Соседи поблизости равнодушно наблюдали сцену законного обирания. Никому в голову не пришло встревать и рядить передел личного имущества.
— Отдай! — тихо произнес Федор. И тут же взорвался, побелел от неистовства: — Отдай, скотина! Задушу!
В нем что-то заклокотало, как в пробуженном вулкане, и нарастающий бунт против всего окружавшего выплеснулся звериной злобой. Будто не пальцами, а когтями, он вырвал у Лямы сапоги, а потом с малого, но резкого разворота ударил ему кулаком в нос. И тут же — второй раз, уже в разбитую, сразу окровянившуюся рожу… Ляма зашатался, закатил глаза и рухнул на ближнего сидящего мужика. Федор и теперь не отступился, бросился на Ляму, вцепился рукой в горло. Он, возможно, придушил бы его в приступе бешенства, вдавил в землю в этом своем бунте, если бы болезненный мужик-сосед не завопил тощим голосом:
— Ой!

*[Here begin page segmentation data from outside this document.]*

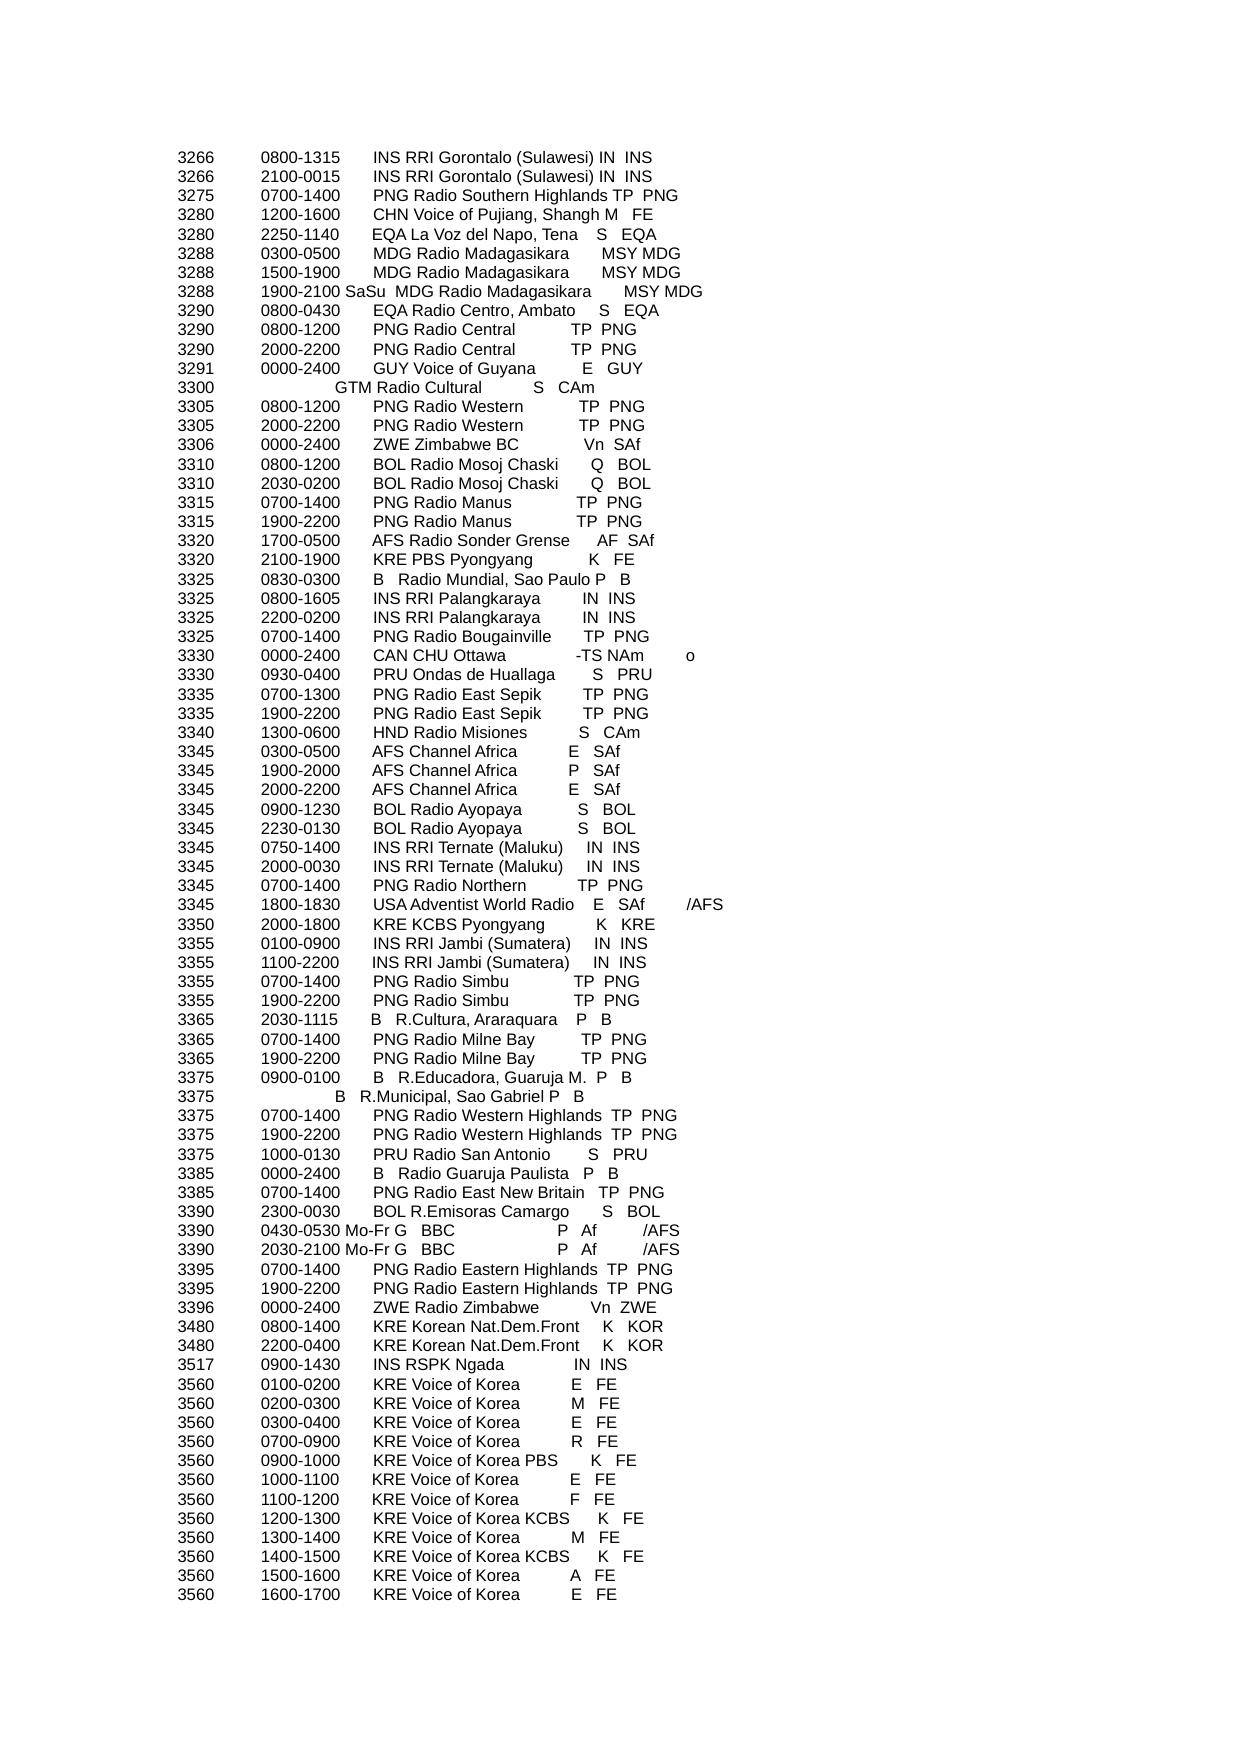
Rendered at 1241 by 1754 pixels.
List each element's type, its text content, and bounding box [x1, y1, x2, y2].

text 3560 0200-0300 KRE Voice of Korea M FE [177, 1393, 1049, 1413]
text 3395 0700-1400 PNG Radio Eastern Highlands TP PNG [177, 1259, 1049, 1278]
text 3365 2030-1115 B R.Cultura, Araraquara P B [177, 1010, 1049, 1029]
text 3560 1400-1500 KRE Voice of Korea KCBS K FE [177, 1547, 1049, 1566]
text 3560 1000-1100 KRE Voice of Korea E FE [177, 1470, 1049, 1489]
text 3325 0800-1605 INS RRI Palangkaraya IN INS [177, 588, 1049, 608]
text 3291 0000-2400 GUY Voice of Guyana E GUY [177, 358, 1049, 378]
text 3375 1900-2200 PNG Radio Western Highlands TP PNG [177, 1125, 1049, 1144]
text 3325 2200-0200 INS RRI Palangkaraya IN INS [177, 608, 1049, 627]
text 3330 0000-2400 CAN -TS NAm o [177, 646, 1049, 665]
text 3315 1900-2200 PNG Radio Manus TP PNG [177, 512, 1049, 531]
text 3390 2300-0030 BOL R.Emisoras Camargo S BOL [177, 1202, 1049, 1221]
text 3345 0700-1400 PNG Radio Northern TP PNG [177, 876, 1049, 895]
text 3390 0430-0530 Mo-Fr G BBC P Af /AFS [177, 1221, 1049, 1240]
text 3320 2100-1900 KRE PBS Pyongyang K FE [177, 550, 1049, 569]
text 3517 0900-1430 INS RSPK Ngada IN INS [177, 1355, 1049, 1374]
text 3560 1300-1400 KRE Voice of Korea M FE [177, 1528, 1049, 1547]
text 3325 0830-0300 B Radio Mundial, Sao Paulo P B [177, 569, 1049, 588]
text 3395 1900-2200 PNG Radio Eastern Highlands TP PNG [177, 1278, 1049, 1298]
text 3310 2030-0200 BOL Radio Mosoj Chaski Q BOL [177, 473, 1049, 493]
text 3560 0700-0900 KRE Voice of Korea R FE [177, 1432, 1049, 1451]
text 3345 1900-2000 AFS Channel Africa P SAf [177, 761, 1049, 780]
text 3288 1900-2100 SaSu MDG Radio Madagasikara MSY MDG [177, 282, 1049, 301]
text 3560 1600-1700 KRE Voice of Korea E FE [177, 1585, 1049, 1604]
text 3310 0800-1200 BOL Radio Mosoj Chaski Q BOL [177, 454, 1049, 473]
text 3266 0800-1315 INS RRI Gorontalo (Sulawesi) IN INS [177, 148, 1049, 167]
text 3560 1200-1300 KRE Voice of Korea KCBS K FE [177, 1508, 1049, 1528]
text 3306 0000-2400 ZWE Zimbabwe BC Vn SAf [177, 435, 1049, 454]
text 3266 2100-0015 INS RRI Gorontalo (Sulawesi) IN INS [177, 167, 1049, 186]
text 3480 0800-1400 KRE Korean Nat.Dem.Front K KOR [177, 1317, 1049, 1336]
text 3325 0700-1400 PNG Radio Bougainville TP PNG [177, 627, 1049, 646]
text 3345 2000-2200 AFS Channel Africa E SAf [177, 780, 1049, 799]
text 3375 B R.Municipal, Sao Gabriel P B [177, 1087, 1049, 1106]
text 3355 1900-2200 PNG Radio Simbu TP PNG [177, 991, 1049, 1010]
text 3345 1800-1830 USA Adventist World Radio E SAf /AFS [177, 895, 1049, 914]
text 3355 1100-2200 INS RRI Jambi (Sumatera) IN INS [177, 953, 1049, 972]
text 3355 0100-0900 INS RRI Jambi (Sumatera) IN INS [177, 933, 1049, 953]
text 3290 2000-2200 PNG Radio Central TP PNG [177, 339, 1049, 358]
text 3305 2000-2200 PNG Radio Western TP PNG [177, 416, 1049, 435]
text 3335 1900-2200 PNG Radio East Sepik TP PNG [177, 703, 1049, 723]
text 3560 0100-0200 KRE Voice of Korea E FE [177, 1374, 1049, 1393]
text 3345 0750-1400 INS RRI Ternate (Maluku) IN INS [177, 838, 1049, 857]
text 3330 0930-0400 PRU Ondas de Huallaga S PRU [177, 665, 1049, 684]
text 3320 1700-0500 AFS Radio Sonder Grense AF SAf [177, 531, 1049, 550]
text 3350 2000-1800 KRE KCBS Pyongyang K KRE [177, 914, 1049, 933]
text 3345 2000-0030 INS RRI Ternate (Maluku) IN INS [177, 857, 1049, 876]
text 3396 0000-2400 ZWE Radio Zimbabwe Vn ZWE [177, 1298, 1049, 1317]
text 3365 1900-2200 PNG Radio Milne Bay TP PNG [177, 1048, 1049, 1068]
text 3345 0300-0500 AFS Channel Africa E SAf [177, 742, 1049, 761]
text 3340 1300-0600 HND Radio Misiones S CAm [177, 723, 1049, 742]
text 3305 0800-1200 PNG Radio Western TP PNG [177, 397, 1049, 416]
text 3280 2250-1140 EQA del Napo, Tena S EQA [177, 224, 1049, 243]
text 3355 0700-1400 PNG Radio Simbu TP PNG [177, 972, 1049, 991]
text 3375 1000-0130 PRU Radio San Antonio S PRU [177, 1144, 1049, 1163]
text 3375 0700-1400 PNG Radio Western Highlands TP PNG [177, 1106, 1049, 1125]
text 3315 0700-1400 PNG Radio Manus TP PNG [177, 493, 1049, 512]
text 3345 0900-1230 BOL Radio Ayopaya S BOL [177, 799, 1049, 818]
text 3345 2230-0130 BOL Radio Ayopaya S BOL [177, 818, 1049, 838]
text 3290 0800-1200 PNG Radio Central TP PNG [177, 320, 1049, 339]
text 3290 0800-0430 EQA Radio Centro, Ambato S EQA [177, 301, 1049, 320]
text 3300 GTM Radio Cultural S CAm [177, 378, 1049, 397]
text 3280 1200-1600 CHN Voice of Pujiang, Shangh M FE [177, 205, 1049, 224]
text 3480 2200-0400 KRE Korean Nat.Dem.Front K KOR [177, 1336, 1049, 1355]
text 3375 0900-0100 B R.Educadora, Guaruja M. P B [177, 1068, 1049, 1087]
text 3335 0700-1300 PNG Radio East Sepik TP PNG [177, 684, 1049, 703]
text 3275 0700-1400 PNG Radio Southern Highlands TP PNG [177, 186, 1049, 205]
text 3288 0300-0500 MDG Radio Madagasikara MSY MDG [177, 243, 1049, 263]
text 3288 1500-1900 MDG Radio Madagasikara MSY MDG [177, 263, 1049, 282]
text 3560 0300-0400 KRE Voice of Korea E FE [177, 1413, 1049, 1432]
text 3560 1500-1600 KRE Voice of Korea A FE [177, 1566, 1049, 1585]
text 3385 0000-2400 B Radio Guaruja Paulista P B [177, 1163, 1049, 1183]
text 3560 1100-1200 KRE Voice of Korea F FE [177, 1489, 1049, 1508]
text 3560 0900-1000 KRE Voice of Korea PBS K FE [177, 1451, 1049, 1470]
text 3365 0700-1400 PNG Radio Milne Bay TP PNG [177, 1029, 1049, 1048]
text 3390 2030-2100 Mo-Fr G BBC P Af /AFS [177, 1240, 1049, 1259]
text 3385 0700-1400 PNG Radio East New Britain TP PNG [177, 1183, 1049, 1202]
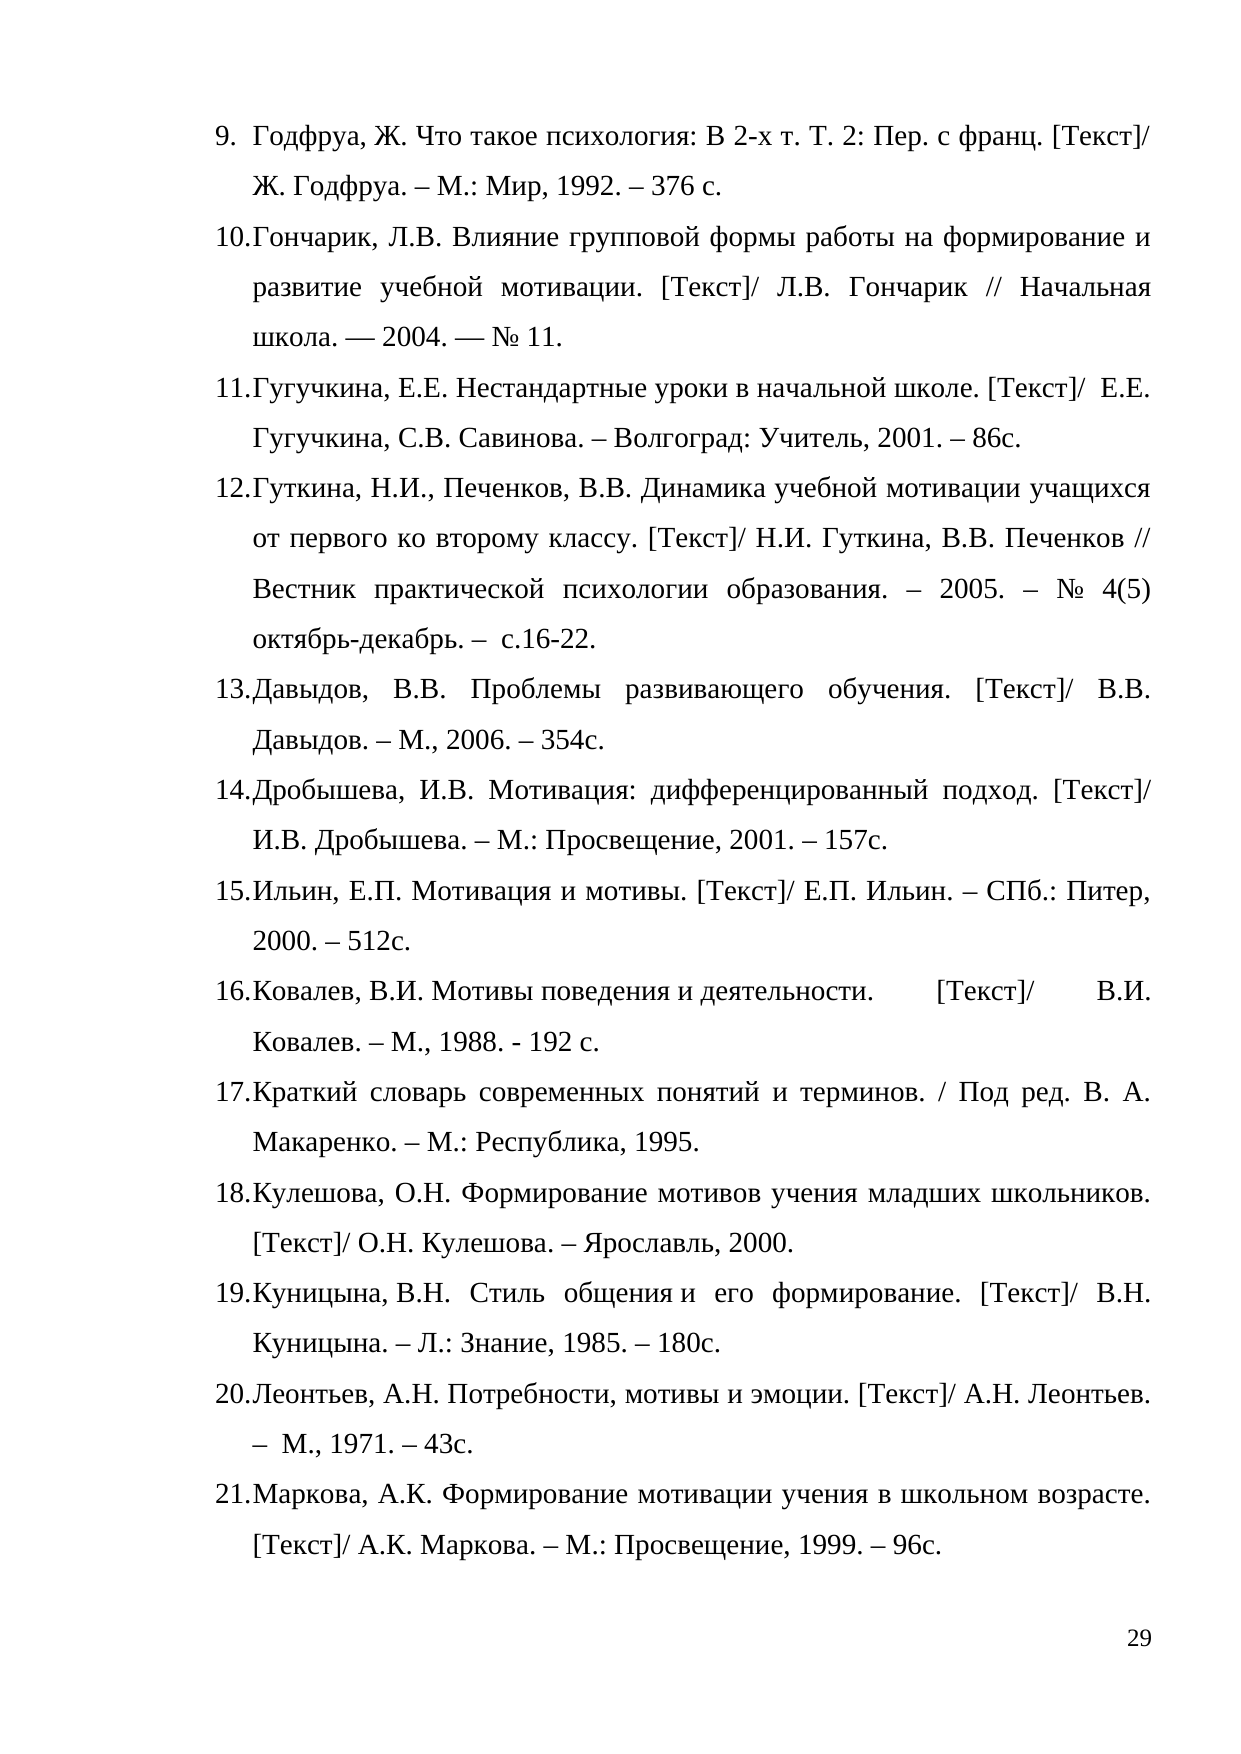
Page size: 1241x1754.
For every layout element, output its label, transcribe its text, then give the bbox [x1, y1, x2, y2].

list Маркова, А.К. Формирование мотивации учения в школьном возрасте. [Текст]/ А.К. Маркова. – М.: Просвещение, 1999. – 96с. [215, 1477, 1152, 1560]
list Гончарик, Л.В. Влияние групповой формы работы на формирование и развитие учебной мотивации. [Текст]/ Л.В. Гончарик // Начальная школа. — 2004. — № 11. [215, 219, 1152, 353]
list Дробышева, И.В. Мотивация: дифференцированный подход. [Текст]/ И.В. Дробышева. – М.: Просвещение, 2001. – 157с. [215, 772, 1152, 856]
list Гугучкина, Е.Е. Нестандартные уроки в начальной школе. [Текст]/ Е.Е. Гугучкина, С.В. Савинова. – Волгоград: Учитель, 2001. – 86с. [215, 370, 1152, 453]
list Давыдов, В.В. Проблемы развивающего обучения. [Текст]/ В.В. Давыдов. – М., 2006. – 354с. [215, 672, 1152, 755]
list Кулешова, О.Н. Формирование мотивов учения младших школьников. [Текст]/ О.Н. Кулешова. – Ярославль, 2000. [215, 1175, 1152, 1258]
list Краткий словарь современных понятий и терминов. / Под ред. В. А. Макаренко. – М.: Республика, 1995. [215, 1074, 1152, 1158]
list Гуткина, Н.И., Печенков, В.В. Динамика учебной мотивации учащихся от первого ко второму классу. [Текст]/ Н.И. Гуткина, В.В. Печенков // Вестник практической психологии образования. – 2005. – № 4(5) октябрь-декабрь. – с.16-22. [215, 470, 1152, 655]
list Ильин, Е.П. Мотивация и мотивы. [Текст]/ Е.П. Ильин. – СПб.: Питер, 2000. – 512с. [215, 873, 1152, 957]
list Леонтьев, А.Н. Потребности, мотивы и эмоции. [Текст]/ А.Н. Леонтьев. – М., 1971. – 43с. [215, 1376, 1152, 1460]
list Годфруа, Ж. Что такое психология: В 2-х т. Т. 2: Пер. с франц. [Текст]/ Ж. Годфруа. – М.: Мир, 1992. – 376 с. [215, 118, 1152, 202]
list Куницына, В.Н. Стиль общения и его формирование. [Текст]/ В.Н. Куницына. – Л.: Знание, 1985. – 180с. [215, 1275, 1152, 1359]
list Ковалев, В.И. Мотивы поведения и деятельности. [Текст]/ В.И. Ковалев. – М., 1988. - 192 с. [215, 973, 1152, 1057]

Что ж это, граждане! Я больной человек. У меня астма. Меня-то за что?
Федор обуздал себя. Оттолкнул обидчика.
Ляма, очухавшись, сидел возле ноющего астматика, утирал рукавом расквашенный нос:
— Ну, фраер, ты мине заплатишь. Я тя распишу…
— Заткнись, погань! — сквозь зубы процедил Федор, схватил чеботы и — опять же в рожу! — бросил Ляме на его угрозливый, сиплый от кровавых соплей голос.